NEW YORK (AP) – The voices of the World Trade Center dead are never heard in edited 911 tapes released Friday. Their panicked, labored breathing instead expressed their anguish more chillingly than any words.

They dialed frantically from the upper floors of the twin 110-story towers before the buildings collapsed on Sept. 11, 2001. Nearly all the callers were doomed; only one of 28 subsequently identified made it out safely.

By court order, only the voices of the answering operators on the 911 calls were included on the nearly nine hours of tapes made public.

It wasn’t hard, however, to imagine the fear, frustration and bewilderment the victims must have felt, speaking with sympathetic but largely helpless dispatchers as sirens blared inside the towers and from the streets below.

A police operator fielded a call at 9:02 a.m., just 16 minutes after the first plane hit the north tower: “If you feel like your life is in danger, do what you must do, OK? … I can’t give you any more advice than that.”

A Fire Department operator spoke with someone trapped on the 105th floor with another 60 people: “We’re trying to get up there, sir. Like you said, the stairs are collapsed, OK? … I know it’s hard to breathe. I know it is.”

And there was another operator, shaken by another conversation with another trapped victim: “Ain’t this terrible? Oh my God.”

There were a total of 130 calls made from the trade center to 911 after the terrorist attacks that killed 2,749 people began. The first call came within seconds of the first plane hitting the north tower.

The 911 operators were overwhelmed by the panic and chaos. They offered compassion but little practical help to the callers: Stay where you are, use soaking wet towels to keep out the smoke. Some said to open a window; others warned against doing so.

In some cases, they were simply stymied by what they heard in the minutes before the towers collapsed. The south tower went down at 9:59 a.m., followed by the north tower at 10:28.

“I’ve got a guy on the 106th floor and he wants to know how to deal with a hundred people,” a fire operator said. “He wants some directions. I don’t know.”

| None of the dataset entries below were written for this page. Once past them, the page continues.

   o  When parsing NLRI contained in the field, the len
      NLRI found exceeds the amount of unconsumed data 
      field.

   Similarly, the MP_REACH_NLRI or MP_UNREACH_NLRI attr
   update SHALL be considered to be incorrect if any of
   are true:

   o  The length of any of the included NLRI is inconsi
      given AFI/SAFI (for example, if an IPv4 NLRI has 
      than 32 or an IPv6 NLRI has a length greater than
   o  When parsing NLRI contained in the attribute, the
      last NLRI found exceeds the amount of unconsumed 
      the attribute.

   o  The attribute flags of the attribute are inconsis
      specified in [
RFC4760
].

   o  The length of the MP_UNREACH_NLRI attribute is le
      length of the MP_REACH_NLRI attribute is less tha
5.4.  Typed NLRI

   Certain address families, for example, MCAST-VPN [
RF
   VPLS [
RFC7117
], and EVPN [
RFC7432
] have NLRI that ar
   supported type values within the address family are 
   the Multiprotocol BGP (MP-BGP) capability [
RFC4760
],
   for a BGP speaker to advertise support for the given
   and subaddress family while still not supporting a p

Many dispatchers complained about computers failing in the chaos.

“Oh goodness. Hold on a second, because we are so backed up here,” a fire dispatcher told one caller. “Because we have so much information on here, that our computers are down. OK?”

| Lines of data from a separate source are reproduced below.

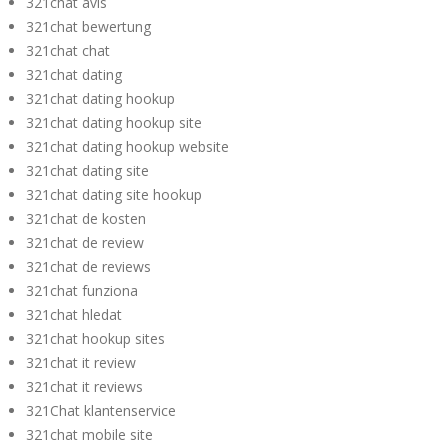
321chat avis
321chat bewertung
321chat chat
321chat dating
321chat dating hookup
321chat dating hookup site
321chat dating hookup website
321chat dating site
321chat dating site hookup
321chat de kosten
321chat de review
321chat de reviews
321chat funziona
321chat hledat
321chat hookup sites
321chat it review
321chat it reviews
321Chat klantenservice
321chat mobile site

In almost every case, operators advised people to stay put, that help was on the way. Two years ago, the Sept. 11 commission concluded that many operators didn’t know enough about the attacks to give the best information to people trapped inside.

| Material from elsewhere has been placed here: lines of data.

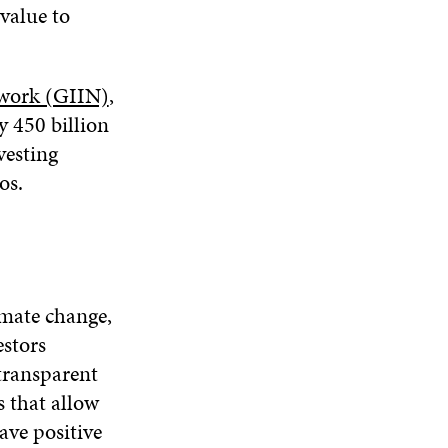
 value to
twork (GIIN)
,
y 450 billion
vesting
os.
imate change,
estors
 transparent
s that allow
ave positive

The operators, from the fire and police departments, managed to generally maintain their composure even as word spread that what initially appeared to be a tragic accident was actually a choreographed terrorist attack involving two planes and both towers.

“They’re saying it might be a terrorist attack,” a police operator said six minutes after the second tower was hit. “It would have to be because what are the odds of two planes crashing into the same building, OK? … OK. I can’t believe this. It’s got to be – it’s got to be hell.”

Among those killed were 343 firefighters and 23 members of the NYPD.

The recordings were released after The New York Times and relatives of Sept. 11 victims sued to get them. An appeals court ruled last year that the calls of victims in the burning twin towers were too intense and emotional to be released without their families’ consent.

An order to release the names of 28 callers who identified themselves is under appeal. A tape involving trade center victim Christopher Hanley, who died in the north tower, was made public Thursday after his parents released their audiotape to the Times.

Sally Regenhard, one of the plaintiffs whose firefighter son was killed on Sept. 11, said the tapes showed that the operators were untrained to tell people how to save their lives.

“I’m hoping that the public and the system will learn how unprepared the City of New York and the Port Authority were on that day,” Regenhard said.

Many of the operators told frantic callers to stay put and wait for help, which fire dispatcher supervisor David Rosenzwieg said is standard procedure in high-rises when fires break out on lower floors.

“Telling people to stay – for some reason people think that’s the wrong thing to do,” Rosenzwieg said Friday. “But the same instructions saves lives every day.”

Police Commissioner Ray Kelly said the police 911 operators “displayed professionalism and compassion under the most trying of circumstances, often staying on the line with anguished callers until the very end.”

Rosenzwieg said some dispatchers were so traumatized by their encounters with the trade center victims they never came back to the job. Others retired early.

The first transcripts released as part of the lawsuit came last August, when thousands of pages of oral histories of firefighters and emergency workers, as well as radio transmissions, were made public. The Port Authority of New York and New Jersey, which owned the trade center and has its own police force, released all of its emergency recordings in 2003.